I got my first shot of the AstraZeneca vaccine about two weeks ago. I had a feverish night, but my overwhelming feeling was of gratitude to the researchers and the public health workers who made it possible. Since then I've been hearing from a few folks––some old friends, some just fans or perhaps former fans––who are convinced that the vaccines are part of a multi-pronged plot to depopulate the earth and enslave humanity. I don't imagine there's much sense in arguing with them, since their beliefs seem to have been formed by watching many hours of video online, and that's not how I make up my mind about things. As far as I can tell, many people's test of truth is to watch someone talking and decide for themselves if the speaker's sincere. As Malcolm Gladwell makes clear in Talking to Strangers, we're really, unbelievably bad at spotting liars. But more importantly, no matter how genuine someone is, that doesn't mean they know what they're talking about.

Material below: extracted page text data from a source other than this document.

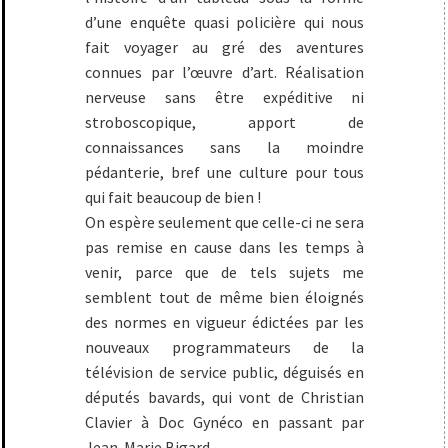
d’une enquête quasi policière qui nous
fait voyager au gré des aventures
connues par l’œuvre d’art. Réalisation
nerveuse sans être expéditive ni
stroboscopique, apport de
connaissances sans la moindre
pédanterie, bref une culture pour tous
qui fait beaucoup de bien !
On espère seulement que celle-ci ne sera
pas remise en cause dans les temps à
venir, parce que de tels sujets me
semblent tout de même bien éloignés
des normes en vigueur édictées par les
nouveaux programmateurs de la
télévision de service public, déguisés en
députés bavards, qui vont de Christian
Clavier à Doc Gynéco en passant par
Jean-Marie Bigard.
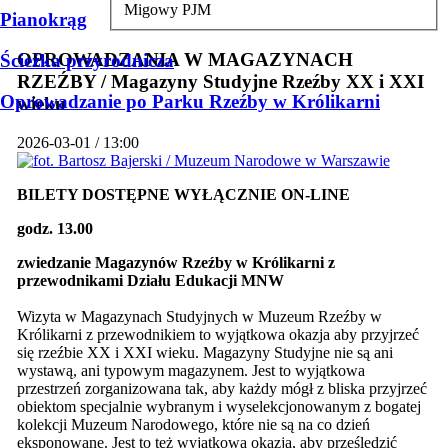
Migowy PJM
Pianokrąg
OPROWADZANIA W MAGAZYNACH
Ścieżka przyrodnicza
RZEŹBY / Magazyny Studyjne Rzeźby XX i XXI
Oprowadzanie po Parku Rzeźby w Królikarni
wieku
2026-03-01 / 13:00
BILETY DOSTĘPNE WYŁĄCZNIE ON-LINE
godz. 13.00
zwiedzanie Magazynów Rzeźby w Królikarni z
przewodnikami Działu Edukacji MNW
Wizyta w Magazynach Studyjnych w Muzeum Rzeźby w
Królikarni z przewodnikiem to wyjątkowa okazja aby przyjrzeć
się rzeźbie XX i XXI wieku. Magazyny Studyjne nie są ani
wystawą, ani typowym magazynem. Jest to wyjątkowa
przestrzeń zorganizowana tak, aby każdy mógł z bliska przyjrzeć
obiektom specjalnie wybranym i wyselekcjonowanym z bogatej
kolekcji Muzeum Narodowego, które nie są na co dzień
eksponowane. Jest to też wyjątkowa okazja, aby prześledzić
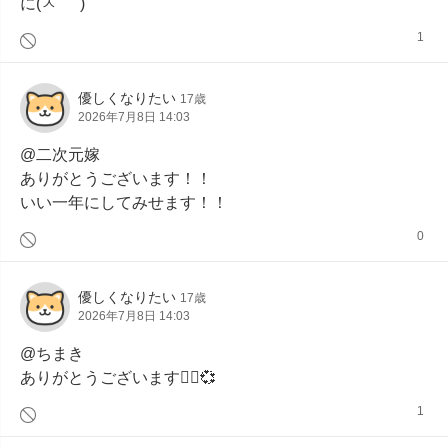
に(ㅅ´ ˘ `)
1
優しくなりたい
17歳
2026年7月8日 14:03
@二次元嫁

ありがとうございます！！

いい一年にしてみせます！！
0
優しくなりたい
17歳
2026年7月8日 14:03
@ちまき

ありがとうございます🙂‍↕️💞
1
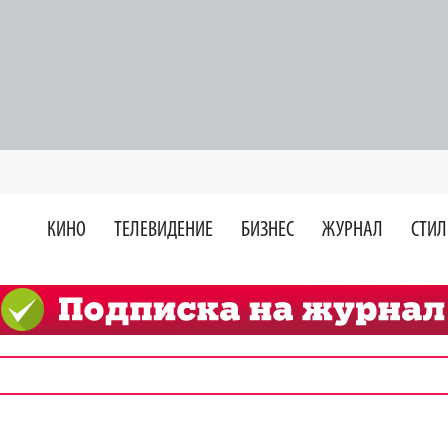
КИНО
ТЕЛЕВИДЕНИЕ
БИЗНЕС
ЖУРНАЛ
СТИЛ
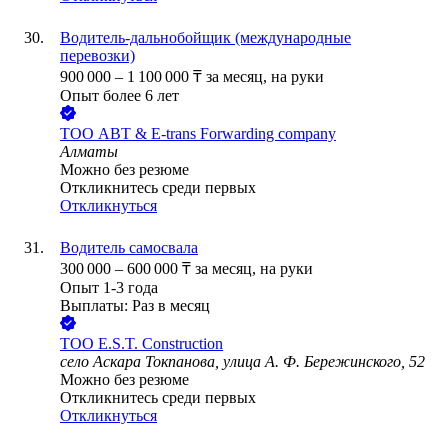
Водитель-дальнобойщик (международные
перевозки)
900 000
–
1 100 000
₸
за месяц,
на руки
Опыт более 6 лет
ТОО
ABT & E-trans Forwarding company
Алматы
Можно без резюме
Откликнитесь среди первых
Откликнуться
Водитель самосвала
300 000
–
600 000
₸
за месяц,
на руки
Опыт 1-3 года
Выплаты: Раз в месяц
ТОО
E.S.T. Construction
село Аскара Токпанова, улица А. Ф. Бережинского, 52
Можно без резюме
Откликнитесь среди первых
Откликнуться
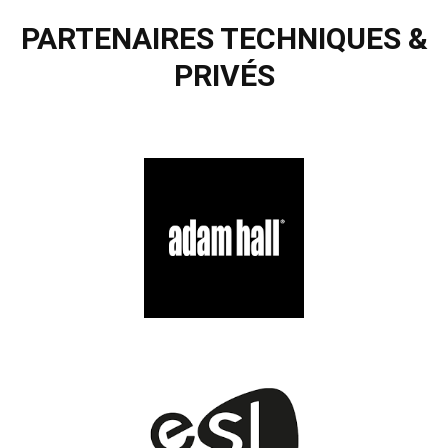
PARTENAIRES TECHNIQUES &
PRIVÉS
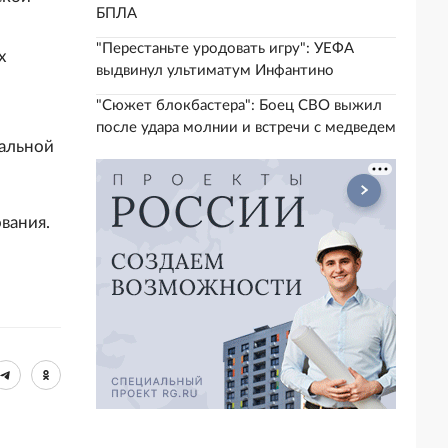
БПЛА
"Перестаньте уродовать игру": УЕФА
х
выдвинул ультиматум Инфантино
"Сюжет блокбастера": Боец СВО выжил
после удара молнии и встречи с медведем
альной
вания.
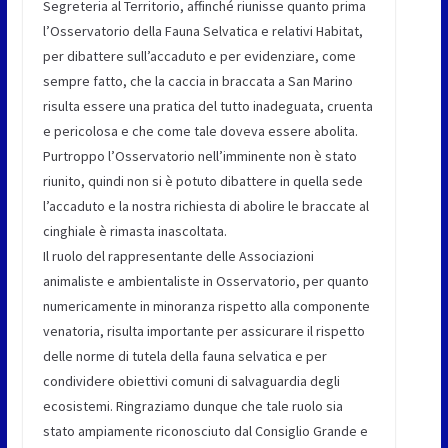
Segreteria al Territorio, affinché riunisse quanto prima
l’Osservatorio della Fauna Selvatica e relativi Habitat,
per dibattere sull’accaduto e per evidenziare, come
sempre fatto, che la caccia in braccata a San Marino
risulta essere una pratica del tutto inadeguata, cruenta
e pericolosa e che come tale doveva essere abolita.
Purtroppo l’Osservatorio nell’imminente non è stato
riunito, quindi non si è potuto dibattere in quella sede
l’accaduto e la nostra richiesta di abolire le braccate al
cinghiale è rimasta inascoltata.
Il ruolo del rappresentante delle Associazioni
animaliste e ambientaliste in Osservatorio, per quanto
numericamente in minoranza rispetto alla componente
venatoria, risulta importante per assicurare il rispetto
delle norme di tutela della fauna selvatica e per
condividere obiettivi comuni di salvaguardia degli
ecosistemi. Ringraziamo dunque che tale ruolo sia
stato ampiamente riconosciuto dal Consiglio Grande e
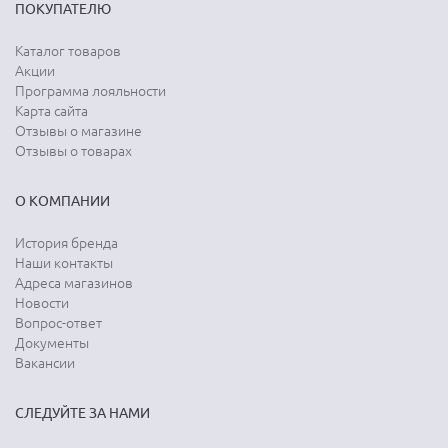
ПОКУПАТЕЛЮ
Каталог товаров
Акции
Программа лояльности
Карта сайта
Отзывы о магазине
Отзывы о товарах
О КОМПАНИИ
История бренда
Наши контакты
Адреса магазинов
Новости
Вопрос-ответ
Документы
Вакансии
СЛЕДУЙТЕ ЗА НАМИ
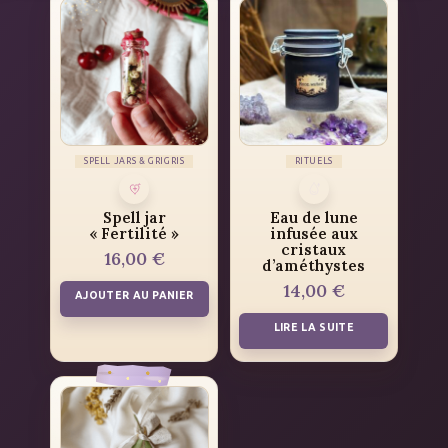
SPELL JARS & GRIGRIS
RITUELS
Spell jar
Eau de lune
« Fertilité »
infusée aux
cristaux
16,00
€
d’améthystes
14,00
€
AJOUTER AU PANIER
LIRE LA SUITE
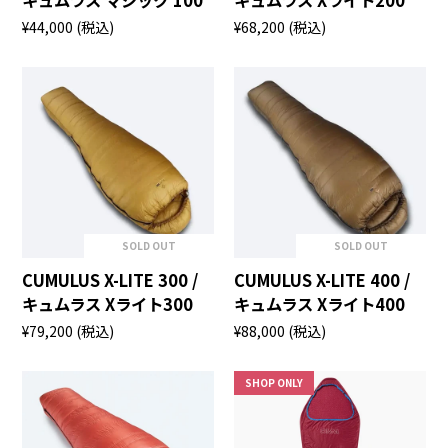
¥44,000
(税込)
¥68,200
(税込)
SOLD OUT
SOLD OUT
CUMULUS X-LITE 300 /
CUMULUS X-LITE 400 /
キュムラス Xライト300
キュムラス Xライト400
¥79,200
(税込)
¥88,000
(税込)
SHOP ONLY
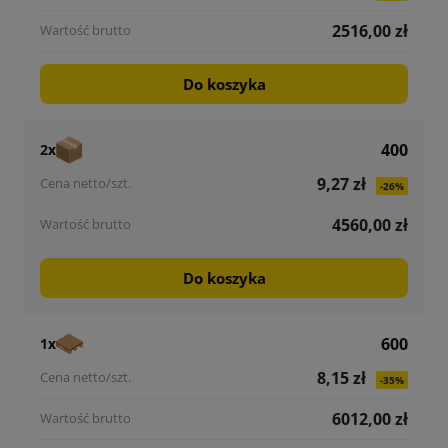
2516,00 zł
Do koszyka
400
2x
9,27 zł
-26%
4560,00 zł
Do koszyka
600
1x
8,15 zł
-35%
6012,00 zł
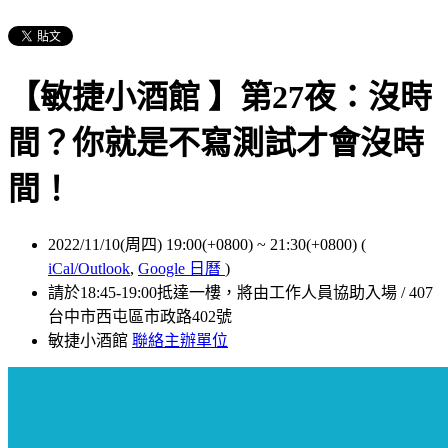
【敏捷小酒館 】第27夜：沒時
間？你就是不寫測試才會沒時
間！
2022/11/10(周四) 19:00(+0800)
~
21:30(+0800)
(
iCal/Outlook
,
Google 日曆
)
請於18:45-19:00抵達一樓，將由工作人員協助入場 / 407
台中市西屯區市政路402號
敏捷小酒館
聯絡主辦單位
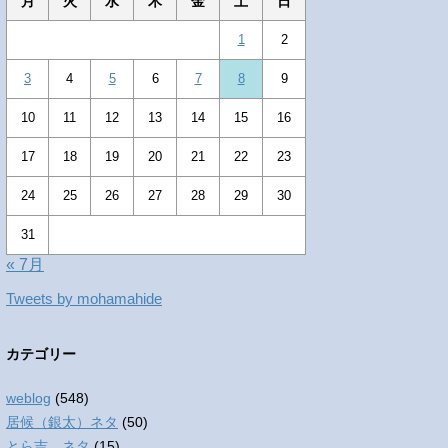
月
火
水
木
金
土
日
1
2
3
4
5
6
7
8
9
10
11
12
13
14
15
16
17
18
19
20
21
22
23
24
25
26
27
28
29
30
31
« 7月
Tweets by mohamahide
カテゴリー
weblog
(548)
居候（銀太）ネタ
(50)
とら吉 ネタ
(15)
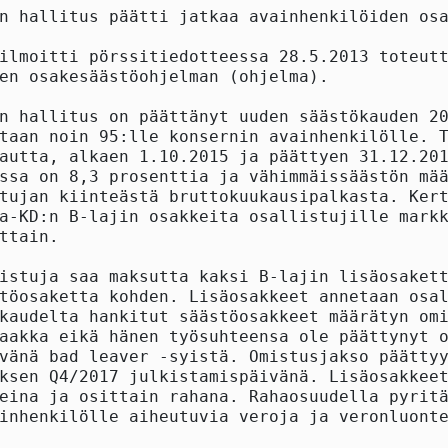
n hallitus päätti jatkaa avainhenkilöiden osa
ilmoitti pörssitiedotteessa 28.5.2013 toteutt
en osakesäästöohjelman (ohjelma).

n hallitus on päättänyt uuden säästökauden 20
taan noin 95:lle konsernin avainhenkilölle. T
autta, alkaen 1.10.2015 ja päättyen 31.12.201
ssa on 8,3 prosenttia ja vähimmäissäästön mää
tujan kiinteästä bruttokuukausipalkasta. Kert
a-KD:n B-lajin osakkeita osallistujille markk
ttain.

istuja saa maksutta kaksi B-lajin lisäosakett
töosaketta kohden. Lisäosakkeet annetaan osal
kaudelta hankitut säästöosakkeet määrätyn omi
aakka eikä hänen työsuhteensa ole päättynyt o
vänä bad leaver -syistä. Omistusjakso päättyy
ksen Q4/2017 julkistamispäivänä. Lisäosakkeet
eina ja osittain rahana. Rahaosuudella pyritä
inhenkilölle aiheutuvia veroja ja veronluonte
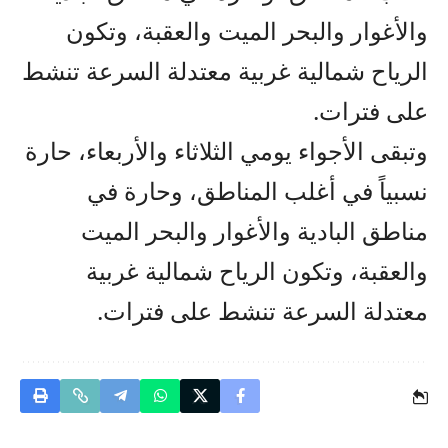
والأغوار والبحر الميت والعقبة، وتكون
الرياح شمالية غربية معتدلة السرعة تنشط
على فترات.
وتبقى الأجواء يومي الثلاثاء والأربعاء، حارة
نسبياً في أغلب المناطق، وحارة في
مناطق البادية والأغوار والبحر الميت
والعقبة، وتكون الرياح شمالية غربية
معتدلة السرعة تنشط على فترات.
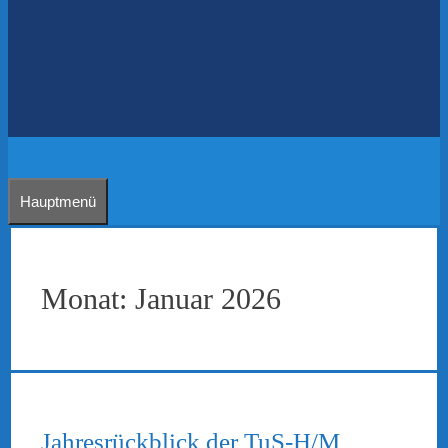
Hauptmenü
Monat:
Januar 2026
Jahresrückblick der TuS-H/M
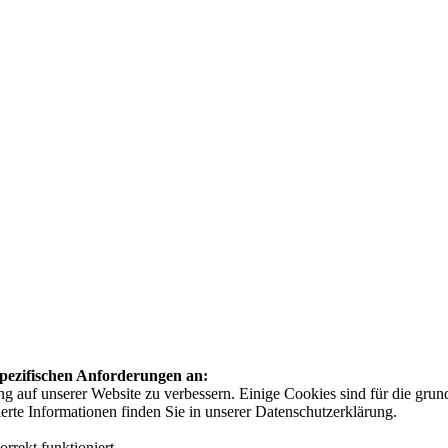
 spezifischen Anforderungen an:
auf unserer Website zu verbessern. Einige Cookies sind für die grundl
ierte Informationen finden Sie in unserer Datenschutzerklärung.
rrekt funktioniert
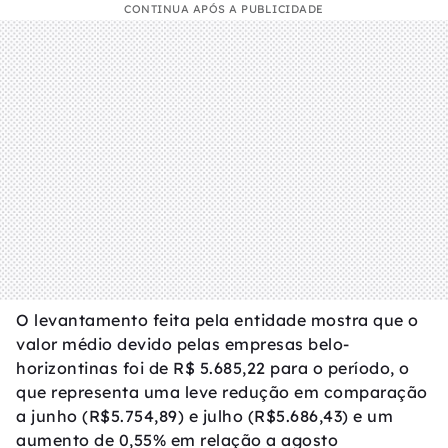
CONTINUA APÓS A PUBLICIDADE
O levantamento feita pela entidade mostra que o
valor médio devido pelas empresas belo-
horizontinas foi de R$ 5.685,22 para o período, o
que representa uma leve redução em comparação
a junho (R$5.754,89) e julho (R$5.686,43) e um
aumento de 0,55% em relação a agosto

If only all the bright souls overwhelmed by speculative conspiracies would invest their time and attention into the actual conspiracies against humankind unfolding in front of our eyes, well, I think we'd live in a different world. To see vaccines funded by taxpayer money (in the form of public research funding and government purchase contracts) jealously guarded in the interest of private profit––with Big Pharma successfully lobbying governments in Canada and the European Union against a waiver on their intellectual property rights––is a clear, provable crime against humanity. As my Fleming roster-mate (and killer songwriter) Carsie Blanton wrote recently, "Pfizer and Moderna did not invent any vaccines - people did. And Pfizer and Moderna will not die of Covid - people will. And if Pfizer and Moderna were people - which they aren’t - what would we do with them? There are 2,673 Americans on death row right now for a lot less murder than that." I expected about as little from Joe Biden as I did from his old boss Barack Obama, but I was pleasantly surprised to see him buck the will of the corporations on this one. The vaccine makers' stocks lost value on the news. To my mind, that's all the proof we need that our decisions oughtta be guided by morals rather than markets.
It's been kinda surreal to see some pictures from festivals in Australia and New Zealand over the past while, and it's encouraging to think that live music is gradually coming back on this side of the world too, even if my stubborn fellow Albertans with their anti-lockdown rodeos and covid churches are currently racking up case counts among the worst in the world. My agent Lara has been lining up US tour dates for the fall, and there's still a possibility that I'll be in Australia in the new year, so stay tuned for that. In the meantime, if anybody in Australia hasn't got their hands on Tangle of Souls yet, there are copies of both CD and vinyl at Sugar Sounds in Bega, NSW and the wonderful proprietor Greg would be more than happy to hook you up.
Oh, and we Indoorables just might be playing outdoors from a porch in Highlands May 21st, if Albertans can get their poop in a group by then! As always, all the details for all my shows, online or in the real world, can be found on www.scottcook.net.
Alright, I'm gonna leave it there, and hope to see you online next weekend. Love your loved ones, and never forget how lucky you are.